## TASK ITEM
From the line with "657 293 7.16" through the line with "20 523 5.25", inclusive, return each line of the data below exactly and leave the rest out.

## DATA TO PROCESS
□ □ □ □

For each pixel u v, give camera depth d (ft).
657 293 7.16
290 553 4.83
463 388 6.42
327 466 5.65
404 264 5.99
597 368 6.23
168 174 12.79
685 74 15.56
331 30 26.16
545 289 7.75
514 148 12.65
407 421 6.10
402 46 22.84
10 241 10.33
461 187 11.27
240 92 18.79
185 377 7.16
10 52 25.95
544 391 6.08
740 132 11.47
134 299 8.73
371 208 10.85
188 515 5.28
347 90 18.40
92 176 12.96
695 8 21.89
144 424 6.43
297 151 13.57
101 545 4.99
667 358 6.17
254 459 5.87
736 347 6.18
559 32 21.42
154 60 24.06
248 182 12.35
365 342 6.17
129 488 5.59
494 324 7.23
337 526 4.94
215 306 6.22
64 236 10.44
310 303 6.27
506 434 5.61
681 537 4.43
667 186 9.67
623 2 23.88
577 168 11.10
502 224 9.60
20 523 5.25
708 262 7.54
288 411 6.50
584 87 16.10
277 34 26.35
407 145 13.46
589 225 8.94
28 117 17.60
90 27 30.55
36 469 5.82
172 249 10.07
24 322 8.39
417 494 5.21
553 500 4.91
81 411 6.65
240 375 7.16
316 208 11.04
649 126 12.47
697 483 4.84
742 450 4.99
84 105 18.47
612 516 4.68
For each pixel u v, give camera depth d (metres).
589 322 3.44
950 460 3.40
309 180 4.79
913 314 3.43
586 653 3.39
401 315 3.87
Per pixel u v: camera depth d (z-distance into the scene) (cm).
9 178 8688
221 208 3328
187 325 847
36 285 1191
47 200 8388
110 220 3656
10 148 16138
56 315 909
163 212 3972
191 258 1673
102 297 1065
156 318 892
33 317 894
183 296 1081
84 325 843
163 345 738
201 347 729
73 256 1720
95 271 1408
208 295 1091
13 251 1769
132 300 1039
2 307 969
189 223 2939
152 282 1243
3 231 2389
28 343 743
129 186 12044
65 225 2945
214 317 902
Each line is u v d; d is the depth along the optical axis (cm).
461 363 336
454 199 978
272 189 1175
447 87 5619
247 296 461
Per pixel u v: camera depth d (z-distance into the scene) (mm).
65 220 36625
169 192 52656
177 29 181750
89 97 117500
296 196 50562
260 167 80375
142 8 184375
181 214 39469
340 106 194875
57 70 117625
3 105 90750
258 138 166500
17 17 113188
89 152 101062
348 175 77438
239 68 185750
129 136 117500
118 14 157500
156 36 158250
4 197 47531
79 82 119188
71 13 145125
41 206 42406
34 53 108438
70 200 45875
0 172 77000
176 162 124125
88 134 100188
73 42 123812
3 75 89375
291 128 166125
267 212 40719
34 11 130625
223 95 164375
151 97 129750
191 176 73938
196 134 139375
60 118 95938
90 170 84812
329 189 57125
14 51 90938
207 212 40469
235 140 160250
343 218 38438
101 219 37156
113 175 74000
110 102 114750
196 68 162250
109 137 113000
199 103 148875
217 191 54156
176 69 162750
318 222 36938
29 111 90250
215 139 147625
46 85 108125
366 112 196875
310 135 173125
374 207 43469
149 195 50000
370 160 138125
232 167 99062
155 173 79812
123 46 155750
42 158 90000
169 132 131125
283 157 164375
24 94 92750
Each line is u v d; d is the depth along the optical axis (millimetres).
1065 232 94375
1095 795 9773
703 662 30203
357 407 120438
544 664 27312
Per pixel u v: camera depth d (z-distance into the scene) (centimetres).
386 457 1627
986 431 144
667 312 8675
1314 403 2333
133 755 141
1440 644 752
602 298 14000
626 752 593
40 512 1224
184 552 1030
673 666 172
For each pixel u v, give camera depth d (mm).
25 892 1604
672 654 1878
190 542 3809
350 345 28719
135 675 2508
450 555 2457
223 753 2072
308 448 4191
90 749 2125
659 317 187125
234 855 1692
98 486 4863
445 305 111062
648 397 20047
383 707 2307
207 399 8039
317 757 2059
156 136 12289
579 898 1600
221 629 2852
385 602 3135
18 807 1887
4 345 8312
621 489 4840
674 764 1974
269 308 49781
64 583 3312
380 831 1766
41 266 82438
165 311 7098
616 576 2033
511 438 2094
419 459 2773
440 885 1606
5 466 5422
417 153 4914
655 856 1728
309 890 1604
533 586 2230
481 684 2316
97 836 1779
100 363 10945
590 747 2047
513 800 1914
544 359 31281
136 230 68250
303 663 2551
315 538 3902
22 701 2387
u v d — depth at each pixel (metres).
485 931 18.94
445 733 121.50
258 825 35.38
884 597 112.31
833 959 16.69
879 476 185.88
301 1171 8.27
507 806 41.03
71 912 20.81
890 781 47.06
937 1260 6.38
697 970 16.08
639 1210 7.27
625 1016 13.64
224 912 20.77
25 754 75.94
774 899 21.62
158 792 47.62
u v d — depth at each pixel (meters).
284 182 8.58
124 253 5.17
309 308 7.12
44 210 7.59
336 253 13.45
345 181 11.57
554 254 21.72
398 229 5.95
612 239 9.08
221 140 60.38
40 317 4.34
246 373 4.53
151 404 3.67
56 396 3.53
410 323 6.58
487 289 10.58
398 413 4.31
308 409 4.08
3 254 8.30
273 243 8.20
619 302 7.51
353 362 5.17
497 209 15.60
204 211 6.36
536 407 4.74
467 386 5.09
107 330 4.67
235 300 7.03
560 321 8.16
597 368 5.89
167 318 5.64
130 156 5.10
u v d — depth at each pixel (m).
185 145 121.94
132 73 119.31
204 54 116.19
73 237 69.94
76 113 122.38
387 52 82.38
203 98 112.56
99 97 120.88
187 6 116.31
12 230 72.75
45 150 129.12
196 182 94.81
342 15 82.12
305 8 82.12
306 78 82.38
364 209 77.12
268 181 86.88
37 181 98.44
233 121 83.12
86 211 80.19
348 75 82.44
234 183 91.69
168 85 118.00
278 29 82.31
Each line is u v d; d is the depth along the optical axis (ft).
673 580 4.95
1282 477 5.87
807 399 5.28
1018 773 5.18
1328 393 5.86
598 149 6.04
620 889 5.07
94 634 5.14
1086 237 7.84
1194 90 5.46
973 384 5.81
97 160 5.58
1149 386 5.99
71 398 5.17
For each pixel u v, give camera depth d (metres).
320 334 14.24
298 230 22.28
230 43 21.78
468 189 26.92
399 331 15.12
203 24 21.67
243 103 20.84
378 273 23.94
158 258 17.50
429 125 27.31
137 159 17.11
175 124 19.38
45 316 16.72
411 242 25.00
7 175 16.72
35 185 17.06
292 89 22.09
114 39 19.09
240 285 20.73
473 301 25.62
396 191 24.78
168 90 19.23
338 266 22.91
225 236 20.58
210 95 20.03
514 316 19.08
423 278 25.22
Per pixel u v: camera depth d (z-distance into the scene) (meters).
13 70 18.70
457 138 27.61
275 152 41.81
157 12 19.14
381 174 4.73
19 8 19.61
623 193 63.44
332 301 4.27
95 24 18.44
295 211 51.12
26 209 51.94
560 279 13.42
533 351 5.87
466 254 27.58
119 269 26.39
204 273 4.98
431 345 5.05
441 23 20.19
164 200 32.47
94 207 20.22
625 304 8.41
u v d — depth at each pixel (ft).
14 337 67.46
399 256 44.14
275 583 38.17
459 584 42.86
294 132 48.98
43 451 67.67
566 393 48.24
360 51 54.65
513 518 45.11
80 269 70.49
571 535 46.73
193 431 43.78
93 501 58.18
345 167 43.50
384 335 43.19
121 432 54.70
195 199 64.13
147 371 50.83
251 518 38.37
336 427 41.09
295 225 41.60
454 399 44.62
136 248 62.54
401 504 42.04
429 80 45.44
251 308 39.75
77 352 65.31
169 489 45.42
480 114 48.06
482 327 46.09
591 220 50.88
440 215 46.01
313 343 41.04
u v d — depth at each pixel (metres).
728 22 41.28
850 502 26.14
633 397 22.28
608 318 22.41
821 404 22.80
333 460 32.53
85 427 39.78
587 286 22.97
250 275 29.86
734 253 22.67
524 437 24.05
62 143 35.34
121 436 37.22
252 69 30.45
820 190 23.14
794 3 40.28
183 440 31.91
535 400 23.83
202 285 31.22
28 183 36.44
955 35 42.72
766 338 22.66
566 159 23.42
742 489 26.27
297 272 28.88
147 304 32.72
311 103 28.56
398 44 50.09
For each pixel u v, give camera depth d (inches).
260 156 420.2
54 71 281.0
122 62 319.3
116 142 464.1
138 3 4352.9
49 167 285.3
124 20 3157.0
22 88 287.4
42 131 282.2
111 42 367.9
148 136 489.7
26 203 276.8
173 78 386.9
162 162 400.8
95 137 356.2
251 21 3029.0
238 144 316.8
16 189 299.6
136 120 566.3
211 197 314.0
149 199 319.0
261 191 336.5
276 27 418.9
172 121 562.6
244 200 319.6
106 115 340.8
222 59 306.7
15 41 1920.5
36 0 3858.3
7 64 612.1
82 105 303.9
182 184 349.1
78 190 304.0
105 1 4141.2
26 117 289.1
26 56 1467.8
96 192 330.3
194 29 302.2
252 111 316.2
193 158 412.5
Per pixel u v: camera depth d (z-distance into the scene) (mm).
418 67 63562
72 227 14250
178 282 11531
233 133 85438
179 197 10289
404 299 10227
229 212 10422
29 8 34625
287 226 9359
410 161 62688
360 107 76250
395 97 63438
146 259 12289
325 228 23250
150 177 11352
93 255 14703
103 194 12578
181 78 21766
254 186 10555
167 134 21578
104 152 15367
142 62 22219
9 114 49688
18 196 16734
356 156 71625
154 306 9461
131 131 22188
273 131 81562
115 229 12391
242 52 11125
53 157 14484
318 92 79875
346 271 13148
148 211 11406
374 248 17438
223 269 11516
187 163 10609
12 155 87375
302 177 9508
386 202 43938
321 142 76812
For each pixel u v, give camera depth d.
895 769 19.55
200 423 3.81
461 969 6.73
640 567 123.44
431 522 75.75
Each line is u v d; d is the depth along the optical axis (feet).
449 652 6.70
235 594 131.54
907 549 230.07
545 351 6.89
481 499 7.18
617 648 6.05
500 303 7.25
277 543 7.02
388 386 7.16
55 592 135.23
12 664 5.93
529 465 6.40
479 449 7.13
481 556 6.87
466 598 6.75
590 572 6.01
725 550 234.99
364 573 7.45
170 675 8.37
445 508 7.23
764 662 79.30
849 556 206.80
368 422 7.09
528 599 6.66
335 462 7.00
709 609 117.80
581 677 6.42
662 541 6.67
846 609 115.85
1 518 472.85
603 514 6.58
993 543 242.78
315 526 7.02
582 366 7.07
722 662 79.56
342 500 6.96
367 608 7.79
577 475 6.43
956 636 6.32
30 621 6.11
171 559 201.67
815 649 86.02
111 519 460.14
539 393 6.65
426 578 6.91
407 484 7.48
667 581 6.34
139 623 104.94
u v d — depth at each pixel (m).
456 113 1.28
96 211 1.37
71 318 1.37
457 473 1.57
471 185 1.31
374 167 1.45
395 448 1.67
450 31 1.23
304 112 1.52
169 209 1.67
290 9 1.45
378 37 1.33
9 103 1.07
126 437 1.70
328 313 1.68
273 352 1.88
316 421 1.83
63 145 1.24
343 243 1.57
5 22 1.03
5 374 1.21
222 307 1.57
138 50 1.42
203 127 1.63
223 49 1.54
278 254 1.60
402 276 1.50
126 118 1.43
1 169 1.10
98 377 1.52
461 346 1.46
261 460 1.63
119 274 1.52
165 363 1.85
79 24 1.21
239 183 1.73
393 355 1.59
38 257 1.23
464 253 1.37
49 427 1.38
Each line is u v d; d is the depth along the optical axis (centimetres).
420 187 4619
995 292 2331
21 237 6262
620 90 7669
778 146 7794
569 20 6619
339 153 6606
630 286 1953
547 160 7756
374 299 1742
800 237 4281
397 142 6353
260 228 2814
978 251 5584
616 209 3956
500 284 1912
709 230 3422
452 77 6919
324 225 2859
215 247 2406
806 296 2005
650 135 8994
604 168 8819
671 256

□ □ □ □

## RESULT FOR THIS EXERCISE
657 293 7.16
290 553 4.83
463 388 6.42
327 466 5.65
404 264 5.99
597 368 6.23
168 174 12.79
685 74 15.56
331 30 26.16
545 289 7.75
514 148 12.65
407 421 6.10
402 46 22.84
10 241 10.33
461 187 11.27
240 92 18.79
185 377 7.16
10 52 25.95
544 391 6.08
740 132 11.47
134 299 8.73
371 208 10.85
188 515 5.28
347 90 18.40
92 176 12.96
695 8 21.89
144 424 6.43
297 151 13.57
101 545 4.99
667 358 6.17
254 459 5.87
736 347 6.18
559 32 21.42
154 60 24.06
248 182 12.35
365 342 6.17
129 488 5.59
494 324 7.23
337 526 4.94
215 306 6.22
64 236 10.44
310 303 6.27
506 434 5.61
681 537 4.43
667 186 9.67
623 2 23.88
577 168 11.10
502 224 9.60
20 523 5.25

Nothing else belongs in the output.